Using GEPIA, we found that the expression of PTX3, TIMP1 and LTF were specificity high in GBM, whereas they were not altered in LGG compared to normal controls. One of the suggested mechanisms that can be shared between their functions is the inflammatory process. Correlation to inflammatory in glioma tumorigenic processes has been demonstrated by different studies. Increased expression of PTX3 under the influence of transcriptional factor CCAAT / enhancer-binding protein delta (CEBPD) has been shown to inhibit the phagocytosis of dying neurons [25]. CEBPD also regulates the stemness of glioma cells by activating platelet-derived growth factor subunit A (PDGFA) expression due to inflammatory stimulation. As mentioned before, inflammation is one of the important processes in the development of GBM and response to treatment [26, 27]. It should be noted that LTF was previously reported as putative interactors of CEBPD [28].
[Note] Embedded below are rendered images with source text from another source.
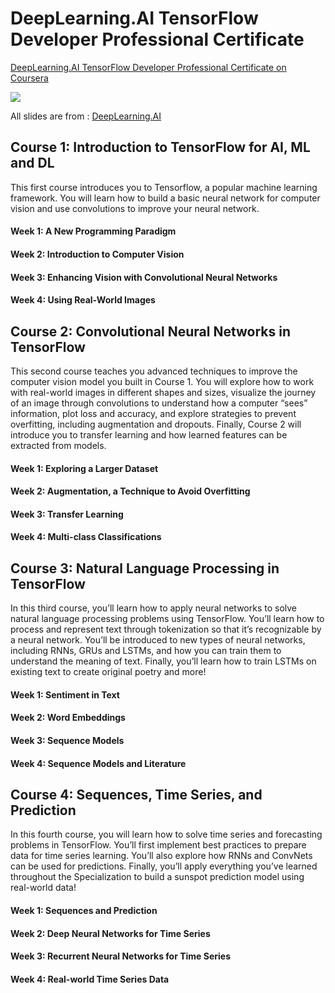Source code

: # DeepLearning.AI TensorFlow Developer Professional Certificate

[DeepLearning.AI TensorFlow Developer Professional Certificate on Coursera](https://www.coursera.org/professional-certificates/tensorflow-in-practice)

[<img src="https://github.com/GalaX1us/Tensorflow-Specialisation/blob/main/Specialization%20Certificate.jpg" />](https://www.coursera.org/account/accomplishments/professional-cert/DW4E47MGPHE8)

All slides are from : [DeepLearning.AI](https://www.deeplearning.ai/)


## Course 1: Introduction to TensorFlow for AI, ML and DL

This first course introduces you to Tensorflow, a popular machine learning framework. You will learn how to build a basic neural network for computer vision and use convolutions to improve your neural network.

#### Week 1: A New Programming Paradigm

#### Week 2: Introduction to Computer Vision

#### Week 3: Enhancing Vision with Convolutional Neural Networks

#### Week 4: Using Real-World Images


## Course 2: Convolutional Neural Networks in TensorFlow

This second course teaches you advanced techniques to improve the computer vision model you built in Course 1. You will explore how to work with real-world images in different shapes and sizes, visualize the journey of an image through convolutions to understand how a computer “sees” information, plot loss and accuracy, and explore strategies to prevent overfitting, including augmentation and dropouts. Finally, Course 2 will introduce you to transfer learning and how learned features can be extracted from models.

#### Week 1: Exploring a Larger Dataset

#### Week 2: Augmentation, a Technique to Avoid Overfitting

#### Week 3: Transfer Learning

#### Week 4: Multi-class Classifications


## Course 3: Natural Language Processing in TensorFlow

In this third course, you’ll learn how to apply neural networks to solve natural language processing problems using TensorFlow. You’ll learn how to process and represent text through tokenization so that it’s recognizable by a neural network. You’ll be introduced to new types of neural networks, including RNNs, GRUs and LSTMs, and how you can train them to understand the meaning of text. Finally, you’ll learn how to train LSTMs on existing text to create original poetry and more!

#### Week 1: Sentiment in Text

#### Week 2: Word Embeddings

#### Week 3: Sequence Models

#### Week 4: Sequence Models and Literature


## Course 4: Sequences, Time Series, and Prediction

In this fourth course, you will learn how to solve time series and forecasting problems in TensorFlow. You’ll first implement best practices to prepare data for time series learning. You’ll also explore how RNNs and ConvNets can be used for predictions. Finally, you’ll apply everything you’ve learned throughout the Specialization to build a sunspot prediction model using real-world data!

#### Week 1: Sequences and Prediction

#### Week 2: Deep Neural Networks for Time Series

#### Week 3: Recurrent Neural Networks for Time Series

#### Week 4: Real-world Time Series Data
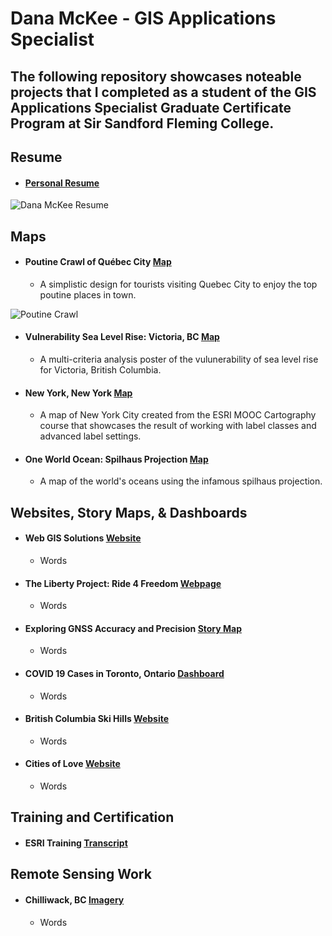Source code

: # Dana McKee - GIS Applications Specialist
## **The following repository showcases noteable projects that I completed as a student of the GIS Applications Specialist Graduate Certificate Program at Sir Sandford Fleming College.**

## Resume
* #### [Personal Resume](https://danammckee.github.io/Projects/Profile/DanaMcKee_Resume.pdf)

![Dana McKee Resume](https://danammckee.github.io/Projects/Profile/DanaMcKee_Resume.JPG)

## Maps

* #### Poutine Crawl of Québec City [Map](https://danammckee.github.io/Projects/Maps/PoutineCrawlofQuebecCity.pdf)
  * A simplistic design for tourists visiting Quebec City to enjoy the top poutine places in town.

![Poutine Crawl](https://danammckee.github.io/Projects/Maps/PoutineCrawlofQuebecCity.jpg)

* #### Vulnerability Sea Level Rise: Victoria, BC [Map](https://danammckee.github.io/Projects/Maps/SeaLevelRise_Victoria_BC.pdf)
  * A multi-criteria analysis poster of the vulunerability of sea level rise for Victoria, British Columbia.

* #### New York, New York [Map](https://danammckee.github.io/Projects/Maps/NewYork.pdf)
  * A map of New York City created from the ESRI MOOC Cartography course that showcases the result of working with label classes and advanced label settings. 

* #### One World Ocean: Spilhaus Projection [Map](https://danammckee.github.io/Projects/Maps/Spilhaus_Projection.jpg)
  * A map of the world's oceans using the infamous spilhaus projection. 

## Websites, Story Maps, & Dashboards

* #### Web GIS Solutions [Website](https://luna.flemingcollege.ca/geom99/2021/web1/index.html)
  * Words

* #### The Liberty Project: Ride 4 Freedom [Webpage](https://www.the-libertyproject.org/ride-4-freedom)
  * Words

* #### Exploring GNSS Accuracy and Precision [Story Map](https://storymaps.arcgis.com/stories/486c2e8f1c4e43d28a85ecc38877fc4d)
  * Words

* #### COVID 19 Cases in Toronto, Ontario [Dashboard](https://fleming.maps.arcgis.com/apps/dashboards/d4b1d1890832486484e9274455c2a012)
  * Words

* #### British Columbia Ski Hills [Website](https://danammckee.github.io/Projects/Websites/BCSkiHills.html)
  * Words

* #### Cities of Love [Website](https://danammckee.github.io/Projects/Websites/Vday.html)
  * Words

## Training and Certification

* #### ESRI Training [Transcript](https://danammckee.github.io/Projects/ESRITraining/Dana_McKee_ESRITrainingTranscript.pdf)

## Remote Sensing Work

* #### Chilliwack, BC [Imagery](https://danammckee.github.io/Projects/RemoteSensing/Chilliwack_BC.jpg)
  * Words
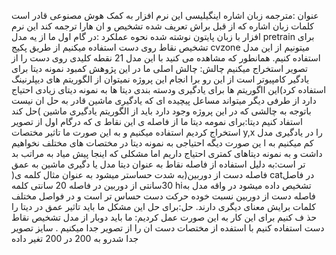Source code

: عنوان :مترجمه زبان اشاره اینگیلیسی
این نرم افزار به کمک هوش مصنوعی قادر است 
کلمات زبان اشاره که از قبل براش تعریف شده 
تشخیص و ان هارا ترجمه کند این نرم افزار با 
زبان پایتون نوشته شده
نحوه عملکرد :در گام اول ما از یه مدل pretrain
برای تشخیص نقاط روی دست استفاده میکنیم از 
طریق پکیج cvzone میتونیم از این مدل استفاده 
کنیم.
همانطور که مشاهده می کنید با این مدل 21 نقطه 
کلیدی روی دست را از تصویر استخراج میکنیم
چالش: چالش اصلی ما در این پژوهش کمبود نمونه 
دیتا برای یادگیر کامپیوتر است از این رو برا انجام 
این پروژه نمیتوان از الگوریتم های دیپلرنینگ 
استفاده کرد)این ااگوریتم ها برای یادگیری ودسته 
بندی دیتا ها به نمونه دیتای زیادی احتیاج دارد از 
طرفی دیگر میتواند مساعل پیچیده ای که یادگیری 
ماشین قادر به حل ان نیست حل کند(
باتوجه به چالشی که در این پروژه وجود دارد باید 
از الگوریتم یادگیری ماشین استفاد کنیم
دیتا:برای نمومه دیتا ما از فاصله ی این 
نقاط ی که درگام اول از تصویر 
استخراج کردیم استفاده میکنیم و به این 
صورت ما تاثیر مختصات y,x را در 
یادگیری مدل کم میکنیم به ا ین صورت 
دیگه احتیاجی به نمونه دیتا در 
مختصات های مختلف نخواهیم داشت و 
به نمونه دیتاهای کمتری احتیاج داریم 
اما مشکلی که اینجا پیش میاد به مراتب 
بد تر است:به دلیل استفاده از فاصله نقاط 
به عنوان دیتا مدل یا دگیری ماشین به 
عمق )فاصله دست از دوربین(به شدت 
حساستر میشود به عنوان مثال کلمه ی 
 catدر فاصل 30سانتی از دوربین در 
فاصله 20 سانتی کلمه hiتشخیص داده 
میشود در واقه مدل به فاصله دست از 
دوربین نسبت خوده حرکت دست حساس 
تر است و در فواصل مختلف کلمات 
برایش معنای دیگری دارند. 
حل:برای حل این مشکل ما باید تاثیر 
عمق در دیتا را حذ ف کنیم برای این کار 
به این صورت عمل کردیم: 
ما باید دوبار از مدل تشخیص نقاط دست 
استفاده کنیم 
با استفده از مختصات دست ان را از 
تصویر جدا میکنیم . 
سایز تصویر جدا شدرو به 200 در 
200 تغیر داده
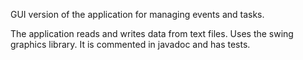 GUI version of the application for managing events and tasks.

The application reads and writes data from text files. Uses the swing graphics library. It is commented in javadoc and has tests.
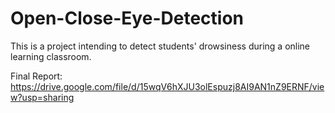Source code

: # Open-Close-Eye-Detection
This is a project intending to detect students' drowsiness during a online learning classroom. 

Final Report: https://drive.google.com/file/d/15wqV6hXJU3olEspuzj8AI9AN1nZ9ERNF/view?usp=sharing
We also found IGFBP3 among the top 20 DEGs that showed strong involvement with PTX3. IGFBP3 plays a direct role in signaling and cell growth pathways in association with insulin-like growth factor (IGF) 1 and 2. Although studies have suggested a tumor-suppressive role for IGFBP-3, ample evidence in various cancers indicates that its high levels were associated with disease aggressiveness [29]. In a recent study on hepatocellular carcinoma, IGFBP3 was found highly expressed associated with disease poor prognosis [30]. By analyzing TCGA and GTEx data, we observed a significant IGFBP3 increase in HGG compared to normal brain tissues. However, IGFBP3 gene expression was also higher in LGG than in normal controls. It may be considered that IGFBP3 stimulates the tumorigenesis in both LGG and HGG probably via different pathways.

Conclusions

As a conclusion, we identified robust differentially expressed genes associated with HGG and highlighted some important features of HGG tumors such as inflammation and stemness. These findings could enhance our knowledge about the molecular mechanisms underlying HGG tumors and provided reliable biomarkers for novel prognostic and therapeutic targets.